We all know the all too familiar adage that showing up is half the work done. Still, you wouldn’t want a half-done job. Like the proverbial donkey at the drinking well, that too is showing up and being ignorant. So it is with doing business in an age where everything is and can be connected.
So much so that that every start-up business falls in love with the idea that every business should be a technology driven business, even if it makes up 1% of the total ingredients.
Case in point, social media, dedicated applications and other seemingly seamless tidbits of technology mostly driven by the electricity of the new industrial revolution;the internet.
What I am trying to get at is that the gritty grindstone journey of entrepreneurship much like riding a bicycle is one of balance and timing.
The contradiction is that there is no such thing as balance and coming out the starting blocks late costs customers and that winning cheer of the cash registry that is vital for small business to survive.
As an entrepreneur, boot-strapping and all, I have given it serious thought to start an online store. However many abandoned virtual shopping carts I get reveals that much more about the customer.
Its either finding the time to incorporate the digital with the rudimentary work that counts and prepping for the industrial revolution poised by many as the quickest way Namibia can defeat the poverty monster lurking under our beds.
Think about it, being connected equates to not having to waste time for tasks like waiting in line. This pairs well with the mobile money wave and doing away with cash. By merely being connected to a network and logging in our daily activity affords us as the data to do business that much more easier
and rid most of the friction from the current system.
Getting the swing of the entrepreneurial life by necessity and adaption means streamlining life.
I like to think of it as the Lean-Start-Up Life, trying to fit two lifetimes in one existence. That’s a noose I am prepared to wear.
Finding the time to incorporate everything into your daily life, because what is life but a collection of memories and not the days and weeks of our lives. Those all too become forgotten when life becomes one monotonous existence inter spaced by those truly good memories. The remembered mistakes of entrepreneurship often become like whiteout-out on a piece of writing, there for all to see but the revelations in the mistake is an education they will have to pay for.
Isn’t that what business school is for. Jokes aside. Predicting the pivots comes with a little more insight once your turn the business model on its head however many times until a glimpse of success shines through. Taking the famed Business Model Canvas as Swiss knife with multiple functions
as a tool to turn the vision of an idea into a viable business equates to focusing on the value proposition to the customer. How does the customer benefit and you get their money or attention to leveraging getting money from some other source willing to pay for the customers attention?

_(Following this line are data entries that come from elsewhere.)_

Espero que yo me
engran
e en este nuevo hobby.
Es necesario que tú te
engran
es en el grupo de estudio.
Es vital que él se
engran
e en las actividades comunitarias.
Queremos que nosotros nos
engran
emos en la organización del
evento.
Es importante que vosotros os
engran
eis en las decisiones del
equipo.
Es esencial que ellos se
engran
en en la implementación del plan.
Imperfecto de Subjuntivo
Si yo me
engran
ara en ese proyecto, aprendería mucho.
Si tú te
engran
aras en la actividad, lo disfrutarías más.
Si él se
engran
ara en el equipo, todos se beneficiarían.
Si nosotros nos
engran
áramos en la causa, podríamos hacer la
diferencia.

The business model is never written in ink, archaic means of doing things stifle, workflows change, employees glean insights at their own process and that came be used to ready, set and pilot your 21st century business.
Unleashing the creativity lurking inside your workforce becomes all that more important in drinking from the common knowledge pool. There is more perspective to the bottom line at the front-lines, the higher altruism ideal of People, Planet and Profit is often trumped by the harsh reality on the ground.
Being out there in the world where your customers are is likely to reveal more insight than your co-working space. But thanks to social media, having your customers on the same platforms and being savvy on how to listen to them becomes like shooting fish in a barrel. The catch is often that the fish are not in the social media barrel. It takes a collective start-up ecosystem to pool customers to join the online conversation.
That is half the battle won, mistakes are often passed on as an education. Surely, we cannot keep learning the same mistakes, is that not what innovators innovating is for.
Those who have failed often with tact and not blind enthusiasm reveal new insights thanks to the act of passing the baton of lessons learnt as a right of passage from each learning curve to the next.